Saved data entries:
▬▬▬▬▬▬▬▬▬▬

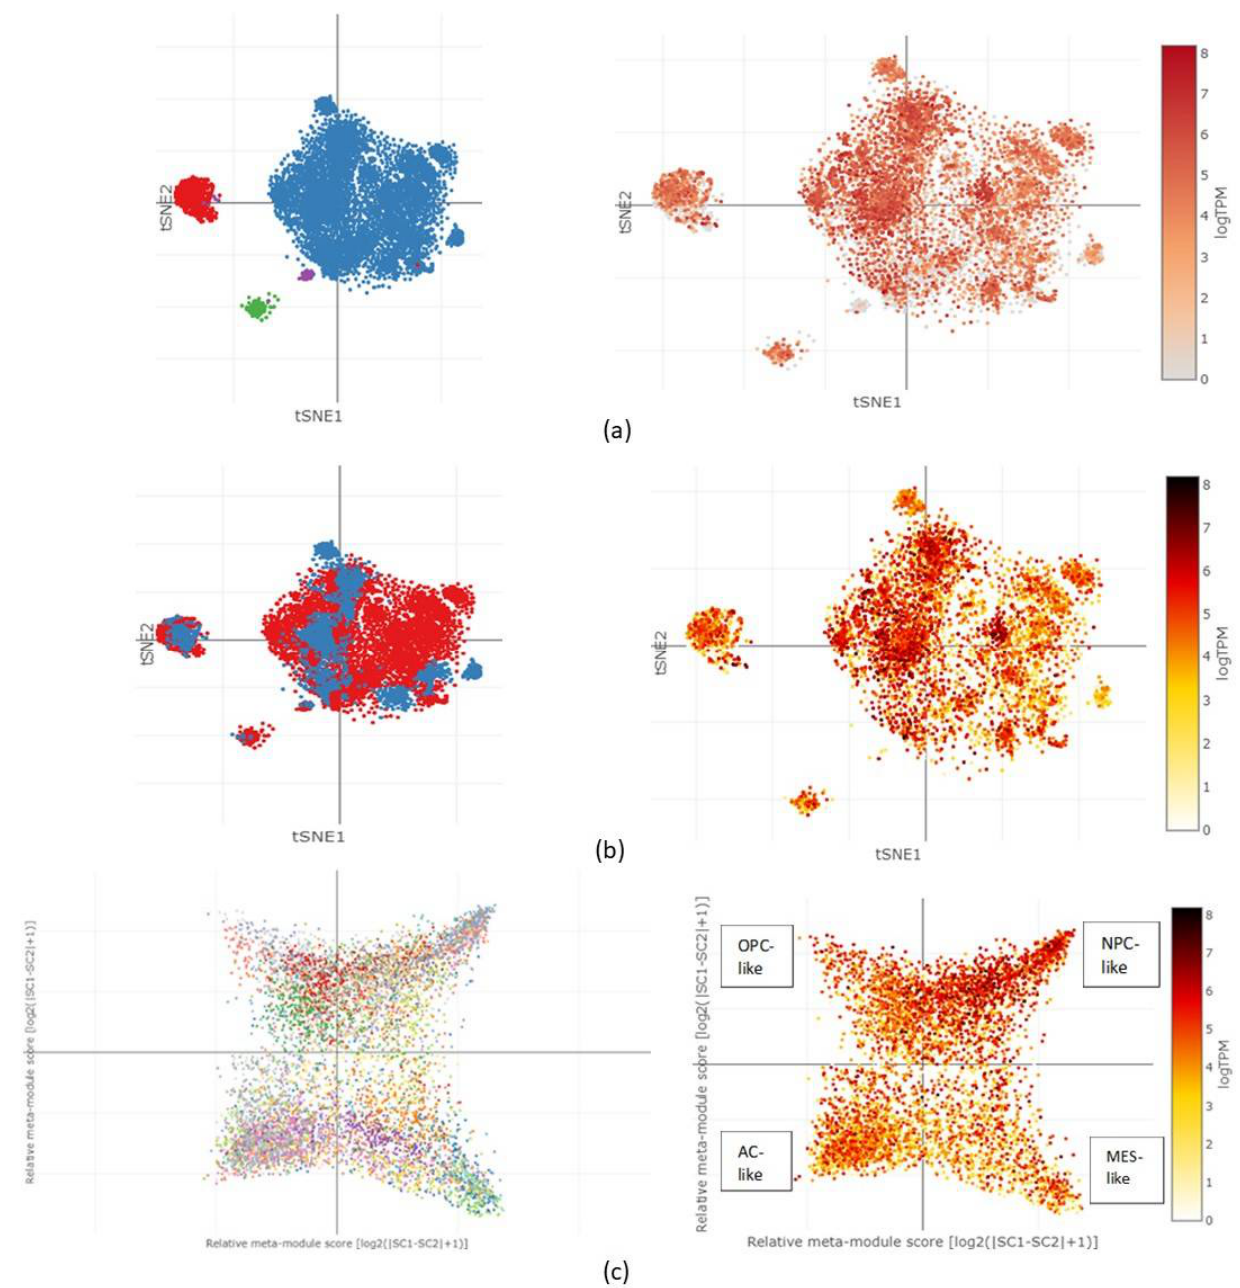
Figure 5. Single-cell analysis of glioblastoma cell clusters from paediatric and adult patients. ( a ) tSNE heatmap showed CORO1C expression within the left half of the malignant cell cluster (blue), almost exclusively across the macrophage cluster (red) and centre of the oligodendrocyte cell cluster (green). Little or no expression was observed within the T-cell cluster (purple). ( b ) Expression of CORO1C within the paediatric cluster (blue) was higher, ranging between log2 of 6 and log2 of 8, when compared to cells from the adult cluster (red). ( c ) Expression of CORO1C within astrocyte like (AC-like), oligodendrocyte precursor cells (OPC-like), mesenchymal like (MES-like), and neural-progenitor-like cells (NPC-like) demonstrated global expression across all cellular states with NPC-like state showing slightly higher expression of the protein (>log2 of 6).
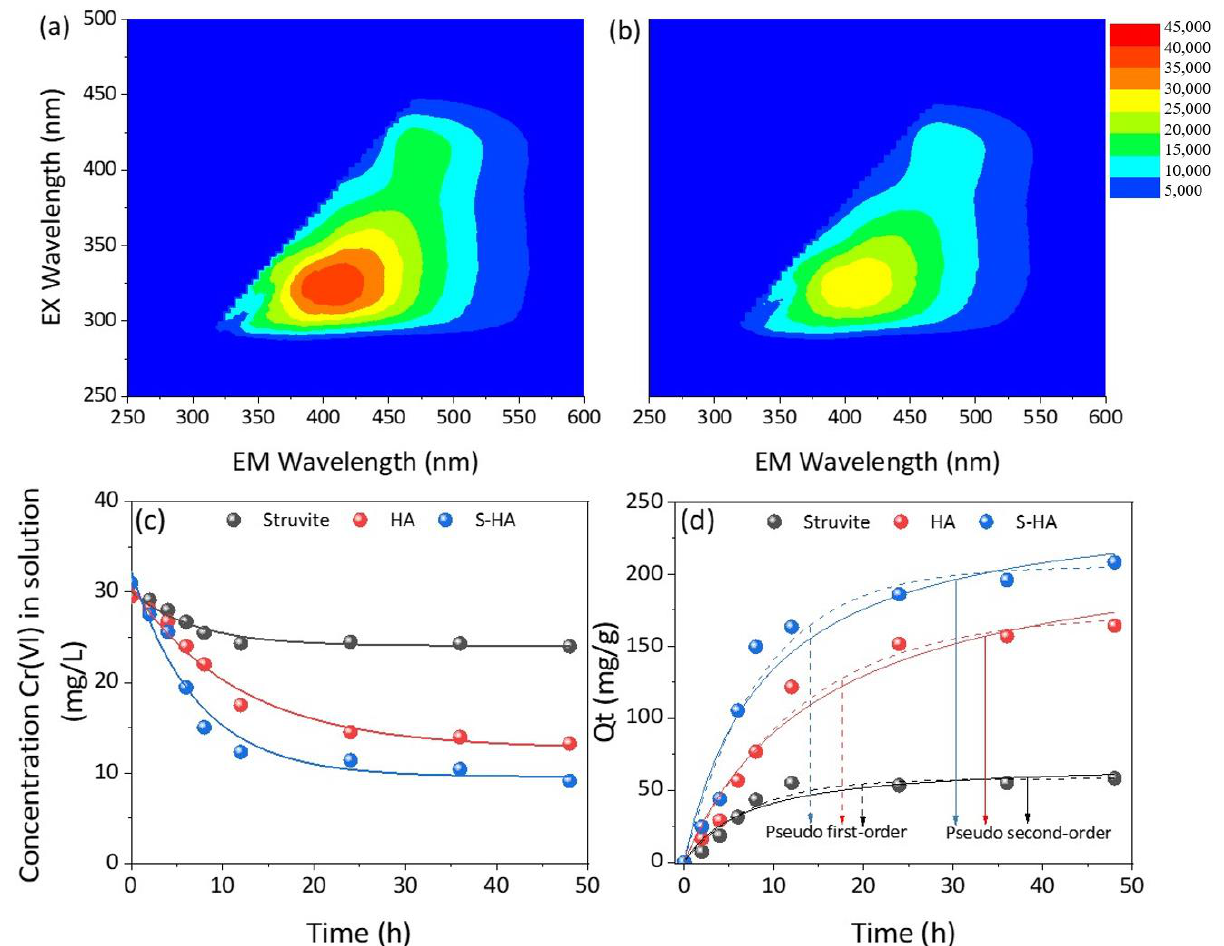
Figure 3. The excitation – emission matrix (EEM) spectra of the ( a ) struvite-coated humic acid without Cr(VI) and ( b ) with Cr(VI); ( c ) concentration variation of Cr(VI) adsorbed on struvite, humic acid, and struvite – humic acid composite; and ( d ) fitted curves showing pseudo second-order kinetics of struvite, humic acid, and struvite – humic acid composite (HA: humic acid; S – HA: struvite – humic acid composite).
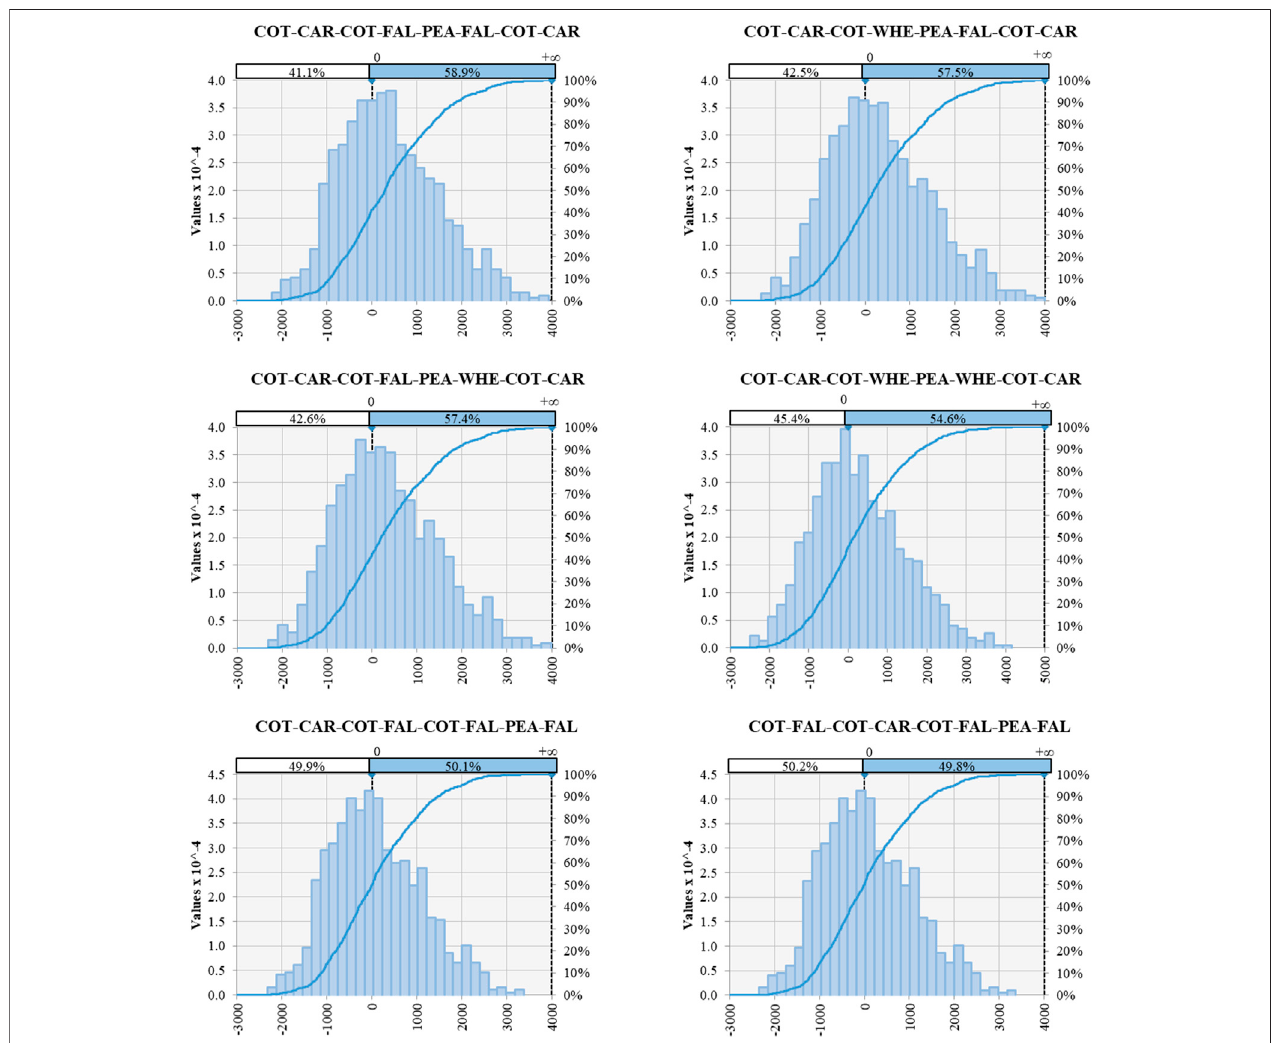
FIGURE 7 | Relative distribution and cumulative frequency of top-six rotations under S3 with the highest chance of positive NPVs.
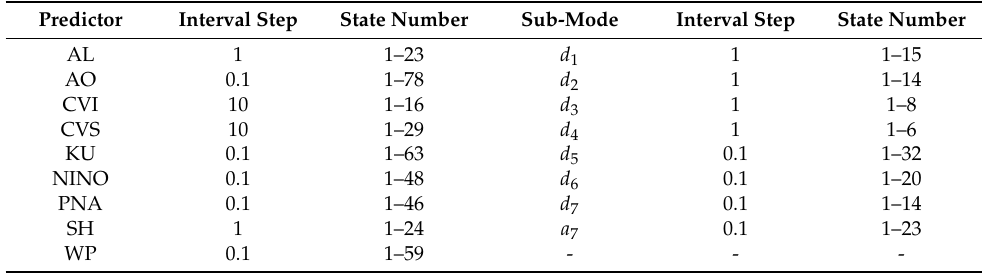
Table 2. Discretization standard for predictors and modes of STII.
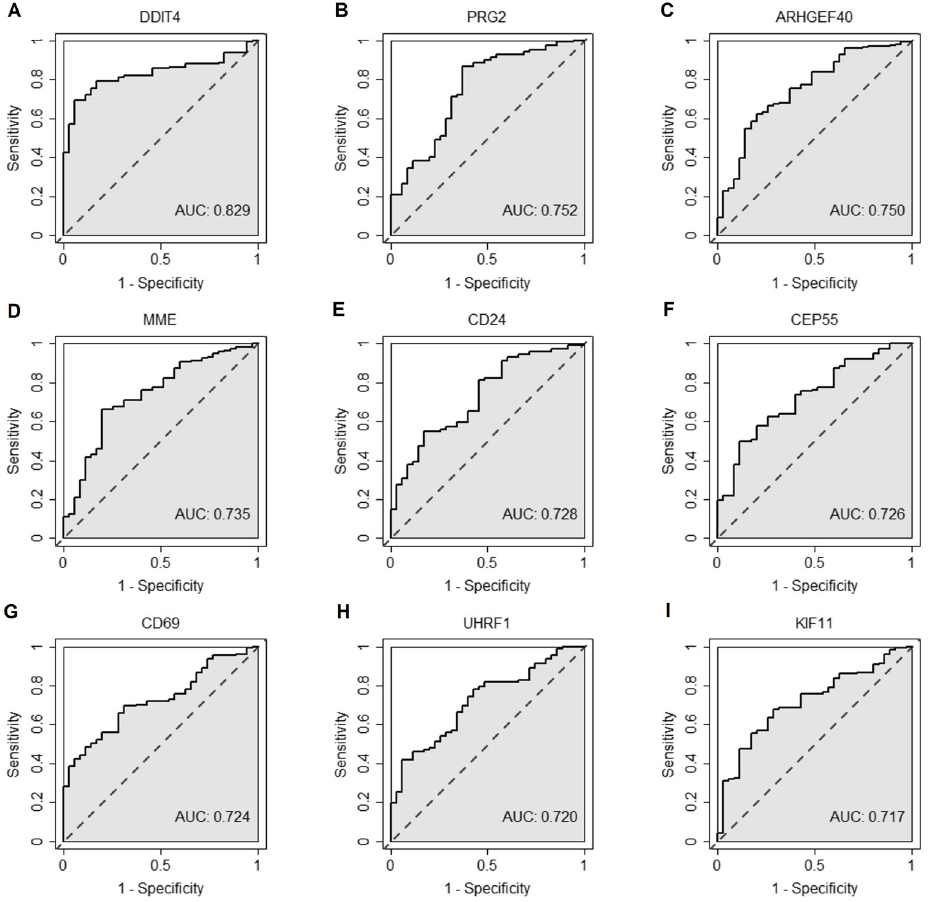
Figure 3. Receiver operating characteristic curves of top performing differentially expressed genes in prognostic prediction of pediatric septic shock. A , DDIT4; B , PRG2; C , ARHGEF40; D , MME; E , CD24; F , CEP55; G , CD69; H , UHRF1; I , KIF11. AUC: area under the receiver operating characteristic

▬▬▬▬▬▬▬▬▬▬

WHAT IS NEEDED — Each line above that contains "under" must be copied out.

EXERCISE SOLUTION —
FIGURE 7 | Relative distribution and cumulative frequency of top-six rotations under S3 with the highest chance of positive NPVs.
Figure 3. Receiver operating characteristic curves of top performing differentially expressed genes in prognostic prediction of pediatric septic shock. A , DDIT4; B , PRG2; C , ARHGEF40; D , MME; E , CD24; F , CEP55; G , CD69; H , UHRF1; I , KIF11. AUC: area under the receiver operating characteristic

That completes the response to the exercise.